SOURCE:
---------------
The details of this escapade are unclear. No one is sure where they entered the river, what time, or even where they were from. But before it was over a half dozen agencies from both sides of the state line were looking for them.
While they were unable to find the confused on the ground, Clinton said the helicopter did successfully find the closest porch light to the canyon and shone a spotlight on it for an hour. I guess they figured those guys would walk toward the closest light or something.
The Sunday Go To Meeting paddling crew found their abandoned gear early Sunday afternoon. One broken boat, one broken paddle, both boats stripped of outfitting as if that would bring comfort to their confusion. A match would have done better. It might have helped them figure out they were mere steps from a path that would lead them to the tracks, a way out. But yahoos who paddle without lifejackets aren't liable to have a dry light.
Wet smokes and lighters, yes, dry matches and a flashlight, no.
As a public service, here are a few things that separate actual kayakers from people who found a kayak somewhere.
Real kayakers wear life jackets and helmets because someone told them at least 97% of the rocks out there really are harder than their head. And you can't breath under water. There are no real kayakers who haven't accepted these facts.
Real kayakers do not normally choose to run a difficult section of whitewater they've never seen before in the dark without a guide. Real kayakers know what river they're paddling on and what's appropriate for moonlight cruises. Rat Hole to Elkhorn is a good moonlight cruise, not the gorge.
Real kayakers carry matches. And usually a flashlight. Just in case.
So just as I'd never describe a kid with swimming goggles as a Navy SEAL or a Fox talking head as a presidential candidate, I say cease and desist when it comes to describing those guys as kayakers. Let's call them kayakernots.
---------------
DATA RECORDS:
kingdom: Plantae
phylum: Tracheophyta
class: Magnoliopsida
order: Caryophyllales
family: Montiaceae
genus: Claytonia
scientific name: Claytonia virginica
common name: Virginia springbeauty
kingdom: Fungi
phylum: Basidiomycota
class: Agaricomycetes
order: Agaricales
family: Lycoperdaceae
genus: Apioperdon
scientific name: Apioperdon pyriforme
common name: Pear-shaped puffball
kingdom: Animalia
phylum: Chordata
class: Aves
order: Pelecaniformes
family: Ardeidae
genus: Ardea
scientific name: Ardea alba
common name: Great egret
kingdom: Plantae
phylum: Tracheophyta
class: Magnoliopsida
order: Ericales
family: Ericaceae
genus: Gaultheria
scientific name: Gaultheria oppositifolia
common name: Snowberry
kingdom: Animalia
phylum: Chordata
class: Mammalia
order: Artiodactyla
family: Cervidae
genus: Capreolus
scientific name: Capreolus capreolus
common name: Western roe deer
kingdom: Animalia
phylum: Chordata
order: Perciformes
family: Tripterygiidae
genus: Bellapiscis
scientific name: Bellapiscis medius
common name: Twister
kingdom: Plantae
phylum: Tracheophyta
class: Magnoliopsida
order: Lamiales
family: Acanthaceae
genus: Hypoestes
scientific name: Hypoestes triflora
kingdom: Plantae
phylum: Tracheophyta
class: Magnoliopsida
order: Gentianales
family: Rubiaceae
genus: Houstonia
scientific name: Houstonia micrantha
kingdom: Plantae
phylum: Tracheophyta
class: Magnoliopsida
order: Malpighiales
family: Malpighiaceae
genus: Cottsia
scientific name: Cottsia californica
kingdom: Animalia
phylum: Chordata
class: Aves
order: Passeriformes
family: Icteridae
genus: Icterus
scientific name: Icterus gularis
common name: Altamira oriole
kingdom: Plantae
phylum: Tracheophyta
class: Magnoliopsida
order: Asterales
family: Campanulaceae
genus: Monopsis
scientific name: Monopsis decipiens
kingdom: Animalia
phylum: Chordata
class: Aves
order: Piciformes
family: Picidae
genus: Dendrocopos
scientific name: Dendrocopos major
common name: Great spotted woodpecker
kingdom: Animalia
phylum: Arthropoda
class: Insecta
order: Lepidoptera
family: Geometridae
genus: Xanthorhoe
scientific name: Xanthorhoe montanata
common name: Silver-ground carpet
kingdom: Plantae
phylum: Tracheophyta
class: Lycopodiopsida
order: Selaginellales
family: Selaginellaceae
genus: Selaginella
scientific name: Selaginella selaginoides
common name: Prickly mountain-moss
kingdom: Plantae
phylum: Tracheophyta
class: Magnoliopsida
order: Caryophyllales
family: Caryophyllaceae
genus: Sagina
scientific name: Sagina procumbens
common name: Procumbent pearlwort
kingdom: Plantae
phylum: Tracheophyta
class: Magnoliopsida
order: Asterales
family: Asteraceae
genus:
---------------
YOUR TASKS:
[A] Answer these questions from the kayaking piece:
(i) What did the helicopter shine a spotlight on, and for how long?
(ii) What did the Sunday Go To Meeting paddling crew find early Sunday afternoon?
(iii) Which stretch does the piece name as a good moonlight cruise?
[B] In the kayaking piece, retype everything from "As a public" down to "Just in case.".

RESULTS OF THE TASKS:
[A]
(i) The closest porch light to the canyon, for an hour.
(ii) The abandoned gear: one broken boat, one broken paddle, and both boats stripped of outfitting.
(iii) Rat Hole to Elkhorn.

[B]
As a public service, here are a few things that separate actual kayakers from people who found a kayak somewhere.
Real kayakers wear life jackets and helmets because someone told them at least 97% of the rocks out there really are harder than their head. And you can't breath under water. There are no real kayakers who haven't accepted these facts.
Real kayakers do not normally choose to run a difficult section of whitewater they've never seen before in the dark without a guide. Real kayakers know what river they're paddling on and what's appropriate for moonlight cruises. Rat Hole to Elkhorn is a good moonlight cruise, not the gorge.
Real kayakers carry matches. And usually a flashlight. Just in case.